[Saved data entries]
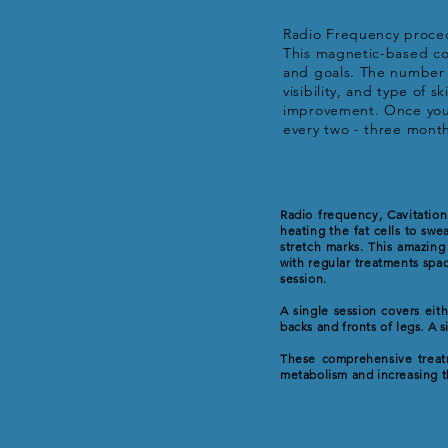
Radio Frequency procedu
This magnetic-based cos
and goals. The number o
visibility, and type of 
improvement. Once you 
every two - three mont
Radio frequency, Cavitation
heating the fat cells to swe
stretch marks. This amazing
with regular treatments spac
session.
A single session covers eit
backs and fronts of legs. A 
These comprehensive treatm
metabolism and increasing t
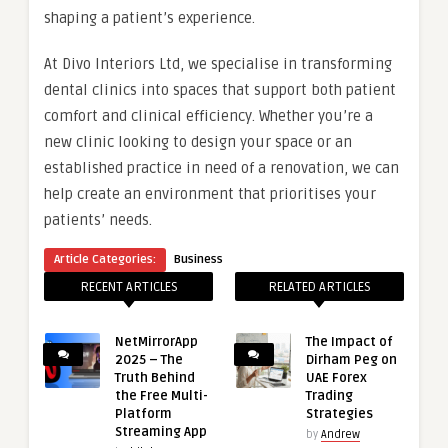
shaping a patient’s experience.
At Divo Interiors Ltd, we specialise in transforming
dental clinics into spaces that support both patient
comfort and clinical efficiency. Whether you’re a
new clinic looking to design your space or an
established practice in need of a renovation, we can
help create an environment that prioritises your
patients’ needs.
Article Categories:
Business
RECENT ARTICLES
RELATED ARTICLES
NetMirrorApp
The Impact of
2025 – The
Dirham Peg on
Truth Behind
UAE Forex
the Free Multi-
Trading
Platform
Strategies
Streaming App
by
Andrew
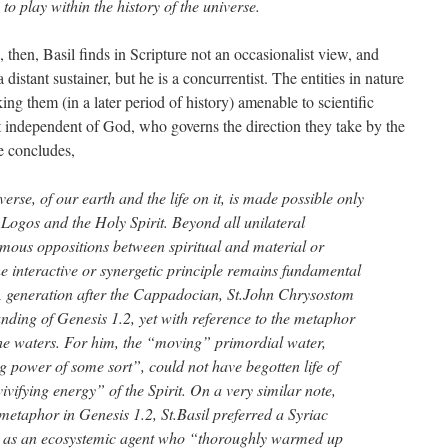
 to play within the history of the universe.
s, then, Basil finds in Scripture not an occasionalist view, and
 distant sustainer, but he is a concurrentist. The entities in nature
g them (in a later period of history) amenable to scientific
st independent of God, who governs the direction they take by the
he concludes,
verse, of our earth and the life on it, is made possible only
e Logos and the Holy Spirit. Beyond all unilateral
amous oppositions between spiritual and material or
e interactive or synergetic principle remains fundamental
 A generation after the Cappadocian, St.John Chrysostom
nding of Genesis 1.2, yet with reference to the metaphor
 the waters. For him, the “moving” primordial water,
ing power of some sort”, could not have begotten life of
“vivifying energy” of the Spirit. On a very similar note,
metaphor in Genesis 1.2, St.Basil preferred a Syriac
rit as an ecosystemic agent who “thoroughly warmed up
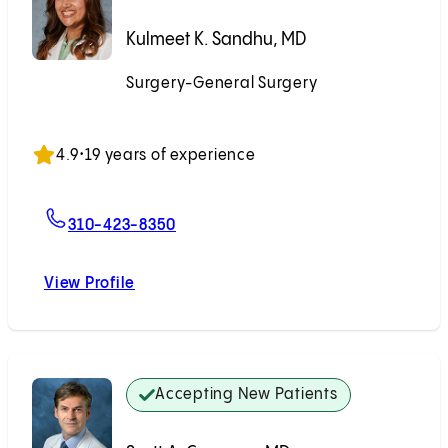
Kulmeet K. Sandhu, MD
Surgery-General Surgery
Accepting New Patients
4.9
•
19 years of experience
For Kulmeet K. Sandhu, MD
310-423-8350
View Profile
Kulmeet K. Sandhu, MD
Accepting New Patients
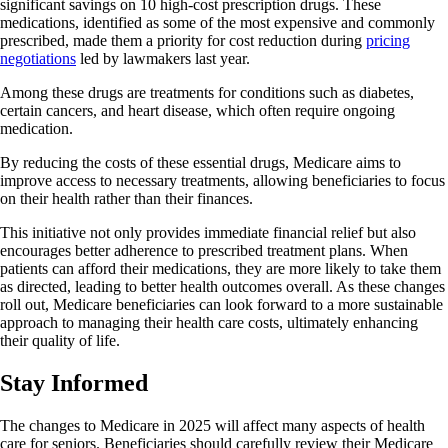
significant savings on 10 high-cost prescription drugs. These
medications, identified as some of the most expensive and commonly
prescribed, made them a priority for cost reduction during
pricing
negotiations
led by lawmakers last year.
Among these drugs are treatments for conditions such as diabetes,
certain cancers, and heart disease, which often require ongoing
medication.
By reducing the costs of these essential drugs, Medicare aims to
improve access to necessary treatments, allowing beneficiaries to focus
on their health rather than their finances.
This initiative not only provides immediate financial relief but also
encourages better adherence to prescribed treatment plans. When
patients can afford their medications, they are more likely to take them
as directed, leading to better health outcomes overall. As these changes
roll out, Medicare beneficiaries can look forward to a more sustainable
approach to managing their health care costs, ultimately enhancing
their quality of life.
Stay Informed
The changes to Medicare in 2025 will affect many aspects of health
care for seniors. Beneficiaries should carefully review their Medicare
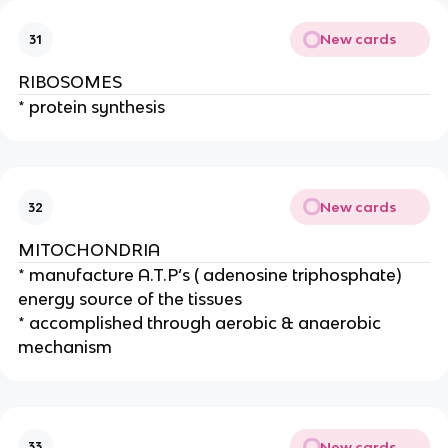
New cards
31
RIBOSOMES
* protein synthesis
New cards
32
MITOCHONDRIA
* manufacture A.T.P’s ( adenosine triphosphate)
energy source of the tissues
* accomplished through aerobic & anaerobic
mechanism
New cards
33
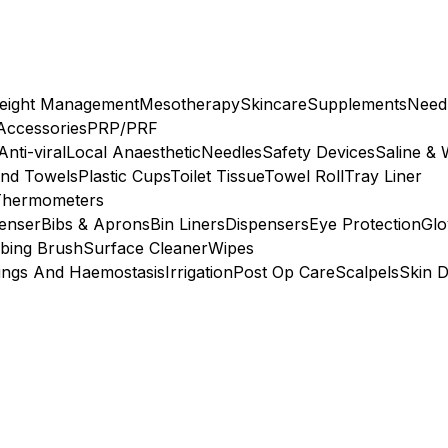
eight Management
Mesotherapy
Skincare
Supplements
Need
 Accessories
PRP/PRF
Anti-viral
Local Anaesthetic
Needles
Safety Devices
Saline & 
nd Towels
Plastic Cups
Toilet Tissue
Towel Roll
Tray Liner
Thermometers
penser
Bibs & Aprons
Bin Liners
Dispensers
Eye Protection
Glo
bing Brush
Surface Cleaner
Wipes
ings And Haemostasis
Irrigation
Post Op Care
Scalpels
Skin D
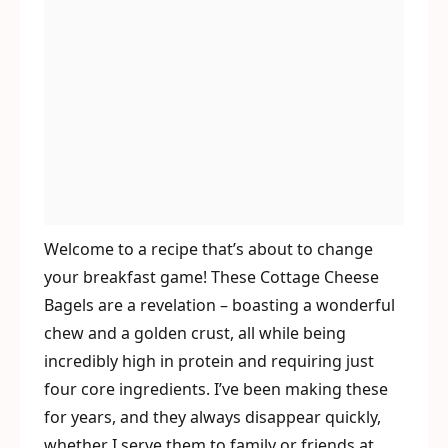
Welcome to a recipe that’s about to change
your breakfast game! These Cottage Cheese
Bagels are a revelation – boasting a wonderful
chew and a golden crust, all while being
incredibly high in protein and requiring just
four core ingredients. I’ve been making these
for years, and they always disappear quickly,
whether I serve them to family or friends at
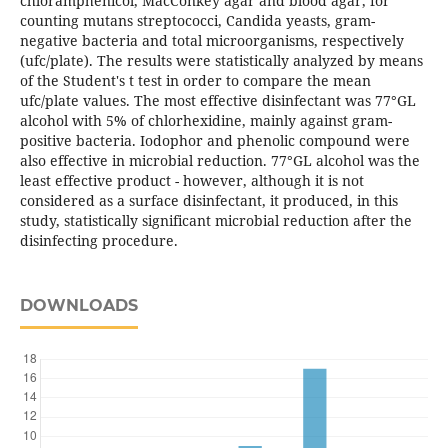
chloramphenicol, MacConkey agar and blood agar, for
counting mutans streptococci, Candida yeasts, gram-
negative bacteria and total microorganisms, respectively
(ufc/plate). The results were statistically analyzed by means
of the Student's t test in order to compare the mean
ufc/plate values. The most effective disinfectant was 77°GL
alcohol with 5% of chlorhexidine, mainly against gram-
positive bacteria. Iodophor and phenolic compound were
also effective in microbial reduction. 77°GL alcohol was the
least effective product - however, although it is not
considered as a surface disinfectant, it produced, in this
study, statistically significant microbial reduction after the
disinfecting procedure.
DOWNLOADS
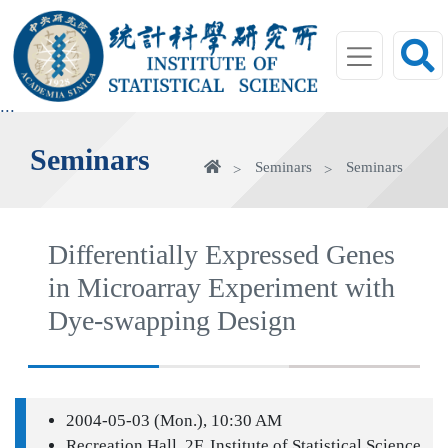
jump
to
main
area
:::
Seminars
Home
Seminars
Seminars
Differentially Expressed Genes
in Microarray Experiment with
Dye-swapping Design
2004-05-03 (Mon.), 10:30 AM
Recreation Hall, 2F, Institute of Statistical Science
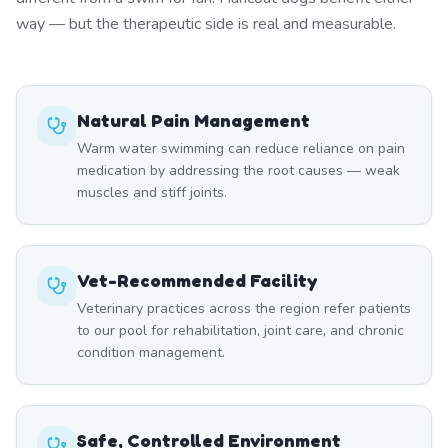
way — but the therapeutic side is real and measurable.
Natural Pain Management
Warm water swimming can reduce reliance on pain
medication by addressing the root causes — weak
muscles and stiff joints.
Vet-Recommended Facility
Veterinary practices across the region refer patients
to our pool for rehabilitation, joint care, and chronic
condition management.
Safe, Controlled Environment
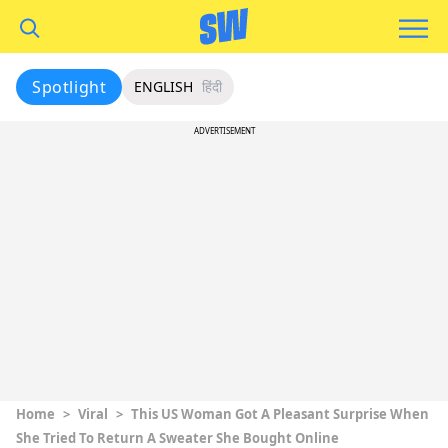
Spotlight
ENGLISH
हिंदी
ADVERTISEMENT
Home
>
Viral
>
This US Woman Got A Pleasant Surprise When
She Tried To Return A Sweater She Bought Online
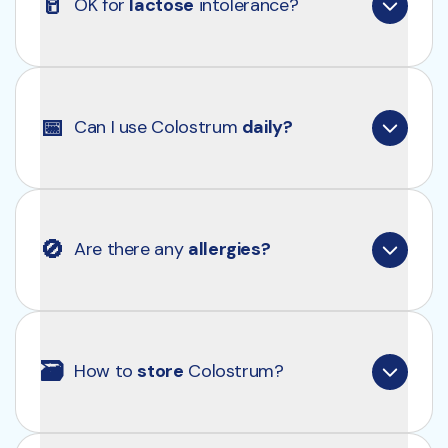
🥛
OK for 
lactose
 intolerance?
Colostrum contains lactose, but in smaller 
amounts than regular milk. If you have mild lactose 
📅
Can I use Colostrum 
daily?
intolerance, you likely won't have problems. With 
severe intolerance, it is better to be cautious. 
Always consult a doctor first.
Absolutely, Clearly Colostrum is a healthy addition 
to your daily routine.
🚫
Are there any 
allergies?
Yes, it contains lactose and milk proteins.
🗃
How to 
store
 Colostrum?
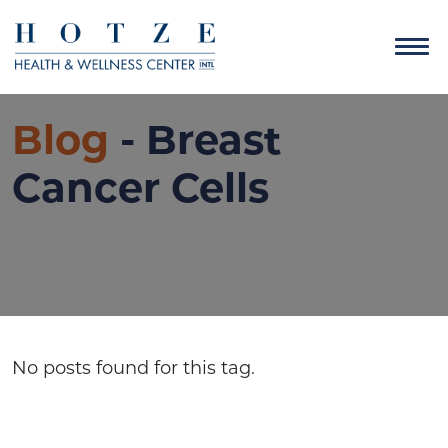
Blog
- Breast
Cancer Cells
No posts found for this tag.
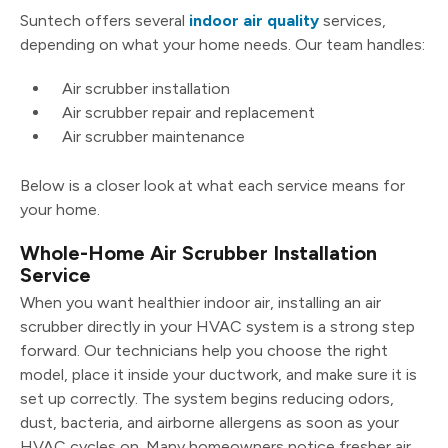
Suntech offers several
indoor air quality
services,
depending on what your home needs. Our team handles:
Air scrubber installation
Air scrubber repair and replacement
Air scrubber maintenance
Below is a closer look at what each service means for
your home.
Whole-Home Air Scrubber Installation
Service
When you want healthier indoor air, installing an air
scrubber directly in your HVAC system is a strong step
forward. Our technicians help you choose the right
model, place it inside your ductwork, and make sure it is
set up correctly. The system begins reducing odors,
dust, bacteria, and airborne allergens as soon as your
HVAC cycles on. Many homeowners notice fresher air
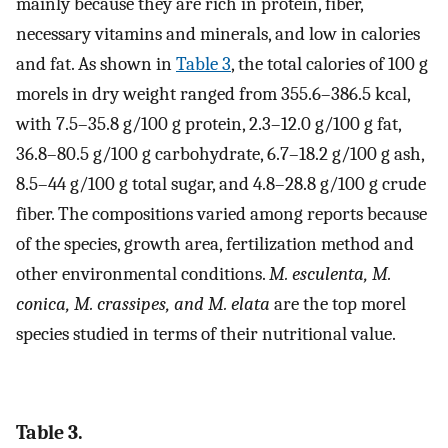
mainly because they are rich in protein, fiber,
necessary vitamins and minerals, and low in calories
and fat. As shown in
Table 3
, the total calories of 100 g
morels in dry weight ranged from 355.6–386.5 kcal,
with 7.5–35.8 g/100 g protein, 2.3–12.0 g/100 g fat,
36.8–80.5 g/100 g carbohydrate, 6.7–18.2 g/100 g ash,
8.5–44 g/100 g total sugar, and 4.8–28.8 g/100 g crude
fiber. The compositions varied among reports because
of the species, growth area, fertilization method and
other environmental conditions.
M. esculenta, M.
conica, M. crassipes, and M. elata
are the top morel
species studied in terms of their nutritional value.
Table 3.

■ WHAT YOU HAVE TO DO
Among the entries, how many lines include the string "intolerance"? Please reply with only the number.

■ WRITTEN RESPONSE
3